-- START Source document --

In the 60's, Formula 1 movies were like vampire movies today: out of nowhere, everyone jumped on the theme, with mostly crappy results. This isn't one of them. On the contrary, it's arguably _the_ best Formula 1 movie _ever_: _*

Grand Prix *_(1966): 















The movie goes beyond just showing what life was like in the 1960's (which is all the rage in some circles-- _*coughs* Mad Men *coughs*_), it shows a glimpse into the world of Formula 1... both sides of it. 
It's not your typical racing movie. It both glorifies and criticizes the global phenomenon that is motorsports... I believe the same criticism still holds water today. 

You're shown the glamour of traveling to exotic locales, lavish parties and the adoration of fans.

-- END Source document --
-- START Data excerpts --

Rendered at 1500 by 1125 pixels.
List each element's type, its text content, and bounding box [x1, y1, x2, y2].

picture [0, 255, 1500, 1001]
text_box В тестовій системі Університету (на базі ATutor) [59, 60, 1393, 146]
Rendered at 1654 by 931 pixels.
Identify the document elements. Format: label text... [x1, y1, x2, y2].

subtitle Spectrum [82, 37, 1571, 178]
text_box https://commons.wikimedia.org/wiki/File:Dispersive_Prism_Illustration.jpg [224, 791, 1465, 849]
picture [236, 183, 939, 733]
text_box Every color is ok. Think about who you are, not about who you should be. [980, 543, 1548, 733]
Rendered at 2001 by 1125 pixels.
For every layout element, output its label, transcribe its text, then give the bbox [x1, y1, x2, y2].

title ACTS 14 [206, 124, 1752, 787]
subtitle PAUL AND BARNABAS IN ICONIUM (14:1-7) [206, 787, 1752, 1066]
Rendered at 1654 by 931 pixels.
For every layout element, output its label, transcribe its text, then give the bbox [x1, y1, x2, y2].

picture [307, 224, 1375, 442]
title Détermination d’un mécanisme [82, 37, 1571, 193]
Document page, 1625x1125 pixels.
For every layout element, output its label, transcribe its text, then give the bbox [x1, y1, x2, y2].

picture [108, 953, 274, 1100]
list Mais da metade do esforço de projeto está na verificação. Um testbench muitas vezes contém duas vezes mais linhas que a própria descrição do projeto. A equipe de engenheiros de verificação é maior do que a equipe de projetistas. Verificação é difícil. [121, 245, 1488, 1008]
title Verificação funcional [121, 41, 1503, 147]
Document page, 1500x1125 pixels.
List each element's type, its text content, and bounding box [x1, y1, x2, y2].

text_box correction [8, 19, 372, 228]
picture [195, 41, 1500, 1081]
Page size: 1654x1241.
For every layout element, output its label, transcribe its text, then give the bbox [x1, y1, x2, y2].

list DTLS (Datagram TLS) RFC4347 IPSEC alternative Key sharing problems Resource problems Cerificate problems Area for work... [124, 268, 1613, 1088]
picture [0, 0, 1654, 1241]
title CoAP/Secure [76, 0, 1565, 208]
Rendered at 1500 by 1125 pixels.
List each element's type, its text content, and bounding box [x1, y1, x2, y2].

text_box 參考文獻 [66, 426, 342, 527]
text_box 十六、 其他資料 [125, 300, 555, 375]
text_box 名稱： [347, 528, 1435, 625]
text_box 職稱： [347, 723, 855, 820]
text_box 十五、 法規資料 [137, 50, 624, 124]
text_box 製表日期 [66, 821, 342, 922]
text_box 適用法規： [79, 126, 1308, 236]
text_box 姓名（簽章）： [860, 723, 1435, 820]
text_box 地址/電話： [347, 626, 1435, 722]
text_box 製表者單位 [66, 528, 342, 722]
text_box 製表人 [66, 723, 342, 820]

-- END Data excerpts --

**What to work on**
A) Check each statement against the review of the 1966 film Grand Prix and answer yes or no, quoting the exact words of the review that decide it. (i) The review says Formula 1 movies of the 1960s mostly turned out poorly. (ii) The review says the film only glorifies motorsports. (iii) The review compares 1960s Formula 1 movies to today's vampire movies.
B) According to the review of the 1966 film Grand Prix, what three things are you shown on the glamorous side of Formula 1?
C) Carry the review of the 1966 film Grand Prix forward from its last sentence.

**Solved problems**
A)
(i) Yes: "with mostly crappy results"
(ii) No: "It both glorifies and criticizes the global phenomenon that is motorsports"
(iii) Yes: "In the 60's, Formula 1 movies were like vampire movies today"

B) The glamour of traveling to exotic locales, lavish parties and the adoration of fans.

C)
On the other side of the spectrum, you have flawed characters with flawed lives and lifestyles, and the high probability that one false move and it's all over, whether it's your career, health or life. 

You may be left thinking if all the risk was worth it. It certainly made me think. I've come to believe that some of the characters would much rather stare death in the face for those few hours than having to deal with reality.

It's a long movie. I'm talking about _Interim_, _Overture_, the type of words you find in lengthy movies like _Ben-Hur_.

The movie moved in-board camera technology to new heights in realism. You truly get the feeling that you're in the race. And the level of detail (music, stuntwork, etc.) is _stunning.  _

Not convinced? Look at this fan-made trailer:
[video=youtube;33w2hPO7t1g]http://www.youtube.com/watch?v=33w2hPO7t1g[/video]


----------



## RadioactiveRedFox (Mar 12, 2013)

To add to my list from before, I'd recommend the new Star Trek, Fantastic Mr. Fox, The Abyss, The Secret of NIMH and Pulp Fiction.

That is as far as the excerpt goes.